### Exercise goal
Pick out each line in the data below that contains the string "Connectors", and copy those lines.

Document images with source code:
• • •
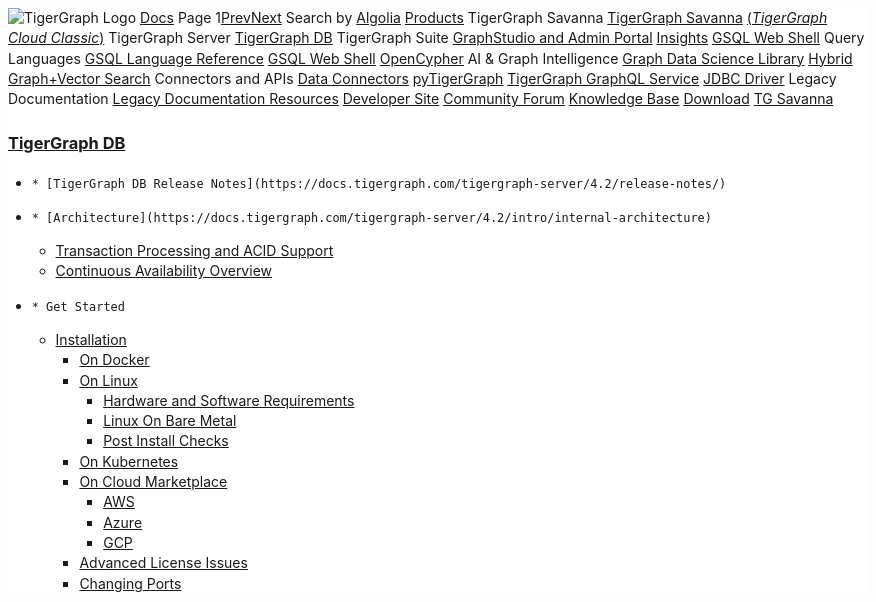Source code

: ![TigerGraph Logo](https://www.tigergraph.com/wp-content/uploads/2020/05/TG_LOGO.svg) [Docs](https://docs.tigergraph.com/home)
Page 1[Prev](https://docs.tigergraph.com/tigergraph-server/4.2/user-access/acl-management)[Next](https://docs.tigergraph.com/tigergraph-server/4.2/user-access/acl-management)
Search by [Algolia](https://www.algolia.com/docsearch)
[Products](https://docs.tigergraph.com/tigergraph-server/4.2/user-access/acl-management)
TigerGraph Savanna
[TigerGraph Savanna](https://docs.tigergraph.com/savanna/main/overview/) [(_TigerGraph Cloud Classic_)](https://docs.tigergraph.com/cloud/main/start/overview)
TigerGraph Server
[TigerGraph DB](https://docs.tigergraph.com/tigergraph-server/4.2/intro/)
TigerGraph Suite
[GraphStudio and Admin Portal](https://docs.tigergraph.com/gui/4.2/intro/) [Insights](https://docs.tigergraph.com/insights/4.2/intro/) [GSQL Web Shell](https://docs.tigergraph.com/tigergraph-server/current/gsql-shell/web)
Query Languages
[GSQL Language Reference](https://docs.tigergraph.com/gsql-ref/4.2/intro/) [GSQL Web Shell](https://docs.tigergraph.com/tigergraph-server/current/gsql-shell/web) [OpenCypher](https://docs.tigergraph.com/gsql-ref/current/opencypher-in-gsql)
AI & Graph Intelligence
[Graph Data Science Library](https://docs.tigergraph.com/graph-ml/3.10/intro/) [Hybrid Graph+Vector Search](https://docs.tigergraph.com/gsql-ref/current/vector/)
Connectors and APIs
[Data Connectors](https://docs.tigergraph.com/tigergraph-server/current/data-loading) [pyTigerGraph](https://docs.tigergraph.com/pytigergraph/1.8/intro/) [TigerGraph GraphQL Service](https://docs.tigergraph.com/graphql/3.9/) [JDBC Driver](https://github.com/tigergraph/ecosys/tree/master/tools/etl/tg-jdbc-driver)
Legacy Documentation
[ Legacy Documentation ](https://docs-legacy.tigergraph.com)
[Resources](https://docs.tigergraph.com/tigergraph-server/4.2/user-access/acl-management)
[Developer Site](https://dev.tigergraph.com/) [Community Forum](https://community.tigergraph.com/) [Knowledge Base](https://tigergraph.freshdesk.com/support/solutions)
[Download](https://dl.tigergraph.com)
[ TG Savanna](https://savanna.tgcloud.io)
### [TigerGraph DB](https://docs.tigergraph.com/tigergraph-server/4.2/intro/)
  *     * [TigerGraph DB Release Notes](https://docs.tigergraph.com/tigergraph-server/4.2/release-notes/)
  *     * [Architecture](https://docs.tigergraph.com/tigergraph-server/4.2/intro/internal-architecture)
      * [Transaction Processing and ACID Support](https://docs.tigergraph.com/tigergraph-server/4.2/intro/transaction-and-acid)
      * [Continuous Availability Overview](https://docs.tigergraph.com/tigergraph-server/4.2/intro/continuous-availability-overview)
  *     * Get Started
      * [Installation](https://docs.tigergraph.com/tigergraph-server/4.2/getting-started/)
        * [On Docker](https://docs.tigergraph.com/tigergraph-server/4.2/getting-started/docker)
        * [On Linux](https://docs.tigergraph.com/tigergraph-server/4.2/getting-started/linux)
          * [Hardware and Software Requirements](https://docs.tigergraph.com/tigergraph-server/4.2/installation/hw-and-sw-requirements)
          * [Linux On Bare Metal](https://docs.tigergraph.com/tigergraph-server/4.2/installation/bare-metal-install)
          * [Post Install Checks](https://docs.tigergraph.com/tigergraph-server/4.2/installation/post-install-check)
        * [On Kubernetes](https://docs.tigergraph.com/tigergraph-server/4.2/getting-started/kubernetes)
        * [On Cloud Marketplace](https://docs.tigergraph.com/tigergraph-server/4.2/getting-started/cloud-images/)
          * [AWS](https://docs.tigergraph.com/tigergraph-server/4.2/getting-started/cloud-images/aws)
          * [Azure](https://docs.tigergraph.com/tigergraph-server/4.2/getting-started/cloud-images/azure)
          * [GCP](https://docs.tigergraph.com/tigergraph-server/4.2/getting-started/cloud-images/gcp)
        * [Advanced License Issues](https://docs.tigergraph.com/tigergraph-server/4.2/installation/license)
        * [Changing Ports](https://docs.tigergraph.com/tigergraph-server/4.2/installation/change-port)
• • •
### Task response
Connectors and APIs
[Data Connectors](https://docs.tigergraph.com/tigergraph-server/current/data-loading) [pyTigerGraph](https://docs.tigergraph.com/pytigergraph/1.8/intro/) [TigerGraph GraphQL Service](https://docs.tigergraph.com/graphql/3.9/) [JDBC Driver](https://github.com/tigergraph/ecosys/tree/master/tools/etl/tg-jdbc-driver)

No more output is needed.